SSA State Disability Determination Services (DDS) must determine if recipients of Social Security disability payments whose disability has ceased but participate in vocational rehabilitation programs can continue to receive disability payments. To do this, DDSs need information about the recipients, the type of program participation and the services received under the auspices of that program. We use Form SSA-4290 to collect this information. The respondents are State Employment Networks, vocational rehabilitation agencies, or other providers of educational or job training services.
US Code:
42 USC 425
Name of Law: Social Security Act
US Code:
42 USC 1383
Name of Law: Social Security Act
On behalf of this Federal agency, I certify that the collection of information encompassed by this request complies with 5 CFR 1320.9 and the related provisions of 5 CFR 1320.8(b)(3).
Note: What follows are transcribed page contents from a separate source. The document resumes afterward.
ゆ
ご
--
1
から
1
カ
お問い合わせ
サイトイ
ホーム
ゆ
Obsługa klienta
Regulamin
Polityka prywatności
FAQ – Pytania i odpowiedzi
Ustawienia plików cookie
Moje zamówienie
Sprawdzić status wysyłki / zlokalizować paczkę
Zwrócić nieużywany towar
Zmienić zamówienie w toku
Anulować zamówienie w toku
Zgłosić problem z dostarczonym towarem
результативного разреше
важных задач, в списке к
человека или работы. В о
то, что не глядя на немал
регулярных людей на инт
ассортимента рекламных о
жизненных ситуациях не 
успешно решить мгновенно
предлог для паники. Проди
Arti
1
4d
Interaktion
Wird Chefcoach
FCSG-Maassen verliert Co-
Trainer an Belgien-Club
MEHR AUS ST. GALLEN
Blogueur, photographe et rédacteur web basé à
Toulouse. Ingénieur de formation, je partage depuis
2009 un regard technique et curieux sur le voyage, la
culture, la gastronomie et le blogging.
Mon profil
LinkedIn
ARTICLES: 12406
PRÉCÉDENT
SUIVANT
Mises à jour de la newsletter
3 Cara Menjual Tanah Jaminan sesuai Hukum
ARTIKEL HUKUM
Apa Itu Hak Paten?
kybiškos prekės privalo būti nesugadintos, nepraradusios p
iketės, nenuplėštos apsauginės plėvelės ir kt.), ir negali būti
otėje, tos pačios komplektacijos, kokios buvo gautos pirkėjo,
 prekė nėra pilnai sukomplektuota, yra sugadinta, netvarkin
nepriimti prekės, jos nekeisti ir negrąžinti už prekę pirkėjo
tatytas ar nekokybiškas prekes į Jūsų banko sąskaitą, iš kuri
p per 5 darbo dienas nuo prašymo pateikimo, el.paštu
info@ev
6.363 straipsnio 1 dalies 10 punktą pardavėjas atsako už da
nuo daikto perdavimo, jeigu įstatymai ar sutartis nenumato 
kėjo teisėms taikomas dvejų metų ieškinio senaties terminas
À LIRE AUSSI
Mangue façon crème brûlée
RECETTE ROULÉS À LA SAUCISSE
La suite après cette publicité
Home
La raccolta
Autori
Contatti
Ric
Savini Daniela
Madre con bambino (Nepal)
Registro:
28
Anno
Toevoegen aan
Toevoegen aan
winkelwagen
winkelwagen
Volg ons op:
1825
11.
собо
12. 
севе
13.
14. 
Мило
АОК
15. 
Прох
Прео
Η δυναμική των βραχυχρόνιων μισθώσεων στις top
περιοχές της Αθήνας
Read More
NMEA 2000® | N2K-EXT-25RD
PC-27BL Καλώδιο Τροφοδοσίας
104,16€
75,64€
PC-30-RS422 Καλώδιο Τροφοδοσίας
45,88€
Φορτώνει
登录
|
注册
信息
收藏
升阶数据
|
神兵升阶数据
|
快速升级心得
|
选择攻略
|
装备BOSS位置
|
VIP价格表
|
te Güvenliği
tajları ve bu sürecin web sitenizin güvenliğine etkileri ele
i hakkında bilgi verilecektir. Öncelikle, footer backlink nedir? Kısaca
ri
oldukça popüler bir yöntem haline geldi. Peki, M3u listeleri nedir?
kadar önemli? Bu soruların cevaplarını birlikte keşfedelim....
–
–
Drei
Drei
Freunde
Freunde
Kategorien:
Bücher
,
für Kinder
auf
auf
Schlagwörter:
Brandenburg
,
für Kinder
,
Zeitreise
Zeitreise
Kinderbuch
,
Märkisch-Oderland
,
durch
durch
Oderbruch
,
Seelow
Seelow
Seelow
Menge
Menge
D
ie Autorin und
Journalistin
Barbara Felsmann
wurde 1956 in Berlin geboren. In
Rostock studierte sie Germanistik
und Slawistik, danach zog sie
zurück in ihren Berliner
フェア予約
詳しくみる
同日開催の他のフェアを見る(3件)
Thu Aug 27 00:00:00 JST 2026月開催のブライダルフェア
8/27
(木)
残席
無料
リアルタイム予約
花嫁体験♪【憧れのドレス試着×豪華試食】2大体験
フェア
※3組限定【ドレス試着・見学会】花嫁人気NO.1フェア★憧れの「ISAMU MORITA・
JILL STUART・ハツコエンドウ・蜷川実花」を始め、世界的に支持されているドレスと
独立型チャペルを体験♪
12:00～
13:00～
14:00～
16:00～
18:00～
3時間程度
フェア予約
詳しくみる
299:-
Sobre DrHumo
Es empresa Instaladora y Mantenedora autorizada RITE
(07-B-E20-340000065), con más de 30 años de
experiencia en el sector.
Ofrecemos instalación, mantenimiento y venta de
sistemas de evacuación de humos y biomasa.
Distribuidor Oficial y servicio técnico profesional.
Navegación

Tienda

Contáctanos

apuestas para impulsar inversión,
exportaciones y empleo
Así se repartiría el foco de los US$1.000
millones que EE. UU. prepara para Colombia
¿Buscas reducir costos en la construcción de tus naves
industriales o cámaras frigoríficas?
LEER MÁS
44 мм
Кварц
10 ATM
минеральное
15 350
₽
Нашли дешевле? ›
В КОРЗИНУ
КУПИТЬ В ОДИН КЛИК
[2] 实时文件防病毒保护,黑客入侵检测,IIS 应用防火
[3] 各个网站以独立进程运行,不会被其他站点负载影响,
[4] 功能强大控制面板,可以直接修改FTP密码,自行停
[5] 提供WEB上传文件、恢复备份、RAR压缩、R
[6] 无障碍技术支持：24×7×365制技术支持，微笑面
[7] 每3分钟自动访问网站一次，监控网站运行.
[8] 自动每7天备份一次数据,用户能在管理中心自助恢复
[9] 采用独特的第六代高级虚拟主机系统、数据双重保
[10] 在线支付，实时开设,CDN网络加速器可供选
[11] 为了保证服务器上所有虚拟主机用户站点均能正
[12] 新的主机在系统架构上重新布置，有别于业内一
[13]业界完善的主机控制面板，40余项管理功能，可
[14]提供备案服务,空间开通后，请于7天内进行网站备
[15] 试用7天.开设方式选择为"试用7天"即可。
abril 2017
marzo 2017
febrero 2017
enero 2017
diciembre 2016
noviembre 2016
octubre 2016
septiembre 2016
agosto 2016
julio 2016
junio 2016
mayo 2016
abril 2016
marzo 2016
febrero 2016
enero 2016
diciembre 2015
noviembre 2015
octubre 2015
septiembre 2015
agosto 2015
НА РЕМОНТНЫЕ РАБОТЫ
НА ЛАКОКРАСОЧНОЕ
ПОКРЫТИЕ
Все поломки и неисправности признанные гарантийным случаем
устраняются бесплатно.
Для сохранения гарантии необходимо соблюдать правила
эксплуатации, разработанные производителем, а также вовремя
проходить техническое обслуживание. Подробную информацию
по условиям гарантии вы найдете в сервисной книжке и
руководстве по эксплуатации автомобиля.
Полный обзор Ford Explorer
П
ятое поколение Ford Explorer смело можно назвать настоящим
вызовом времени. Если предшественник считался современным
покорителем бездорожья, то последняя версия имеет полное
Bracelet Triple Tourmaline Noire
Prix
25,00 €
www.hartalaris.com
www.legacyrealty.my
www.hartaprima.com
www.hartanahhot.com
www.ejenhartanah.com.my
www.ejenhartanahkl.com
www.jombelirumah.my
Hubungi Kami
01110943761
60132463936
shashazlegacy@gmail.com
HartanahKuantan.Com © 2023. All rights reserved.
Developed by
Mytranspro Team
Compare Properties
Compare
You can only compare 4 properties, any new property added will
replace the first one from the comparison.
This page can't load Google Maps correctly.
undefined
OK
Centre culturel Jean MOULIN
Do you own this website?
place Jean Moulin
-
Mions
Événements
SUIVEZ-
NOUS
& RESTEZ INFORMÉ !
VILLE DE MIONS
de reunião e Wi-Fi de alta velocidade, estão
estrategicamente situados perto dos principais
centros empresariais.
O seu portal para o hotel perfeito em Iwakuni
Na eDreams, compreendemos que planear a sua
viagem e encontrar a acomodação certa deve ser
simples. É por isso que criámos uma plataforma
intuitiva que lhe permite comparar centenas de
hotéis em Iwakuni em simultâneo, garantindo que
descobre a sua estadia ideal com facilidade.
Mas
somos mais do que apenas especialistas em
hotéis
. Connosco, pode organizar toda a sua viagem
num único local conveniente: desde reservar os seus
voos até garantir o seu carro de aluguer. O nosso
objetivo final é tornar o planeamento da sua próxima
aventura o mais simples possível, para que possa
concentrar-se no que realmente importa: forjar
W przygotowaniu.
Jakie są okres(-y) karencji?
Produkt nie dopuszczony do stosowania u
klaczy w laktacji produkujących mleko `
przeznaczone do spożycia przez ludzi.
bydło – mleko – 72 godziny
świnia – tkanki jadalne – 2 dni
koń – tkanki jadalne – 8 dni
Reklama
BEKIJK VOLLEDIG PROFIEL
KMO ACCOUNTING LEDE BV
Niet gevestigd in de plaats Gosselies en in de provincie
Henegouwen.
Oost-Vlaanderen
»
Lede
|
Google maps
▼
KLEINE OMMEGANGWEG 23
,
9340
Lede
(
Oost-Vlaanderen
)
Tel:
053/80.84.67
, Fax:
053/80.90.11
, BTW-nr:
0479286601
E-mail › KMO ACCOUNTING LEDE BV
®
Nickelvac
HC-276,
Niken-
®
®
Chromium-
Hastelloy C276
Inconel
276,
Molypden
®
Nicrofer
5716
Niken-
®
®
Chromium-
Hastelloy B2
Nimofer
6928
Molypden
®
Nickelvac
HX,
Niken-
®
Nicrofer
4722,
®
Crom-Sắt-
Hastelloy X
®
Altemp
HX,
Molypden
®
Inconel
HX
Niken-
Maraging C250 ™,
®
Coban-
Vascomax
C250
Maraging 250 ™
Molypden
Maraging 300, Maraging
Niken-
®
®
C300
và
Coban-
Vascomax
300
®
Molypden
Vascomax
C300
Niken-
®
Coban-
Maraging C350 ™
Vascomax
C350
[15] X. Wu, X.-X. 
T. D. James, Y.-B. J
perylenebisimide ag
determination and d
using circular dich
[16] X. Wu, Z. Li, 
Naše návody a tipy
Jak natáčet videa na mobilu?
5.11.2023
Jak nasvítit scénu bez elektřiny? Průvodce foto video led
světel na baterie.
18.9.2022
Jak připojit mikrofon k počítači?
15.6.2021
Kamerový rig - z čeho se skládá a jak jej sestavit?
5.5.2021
The following is a summary of the topics, regarding the proposed collection of information, that the certification covers:
(i) Why the information is being collected;
(ii) Use of information;
(iii) Burden estimate;
(iv) Nature of response (voluntary, required for a benefit, or mandatory);
(v) Nature and extent of confidentiality; and
(vi) Need to display currently valid OMB control number;
If you are unable to certify compliance with any of these provisions, identify the item by leaving the box unchecked and explain the reason in the Supporting Statement.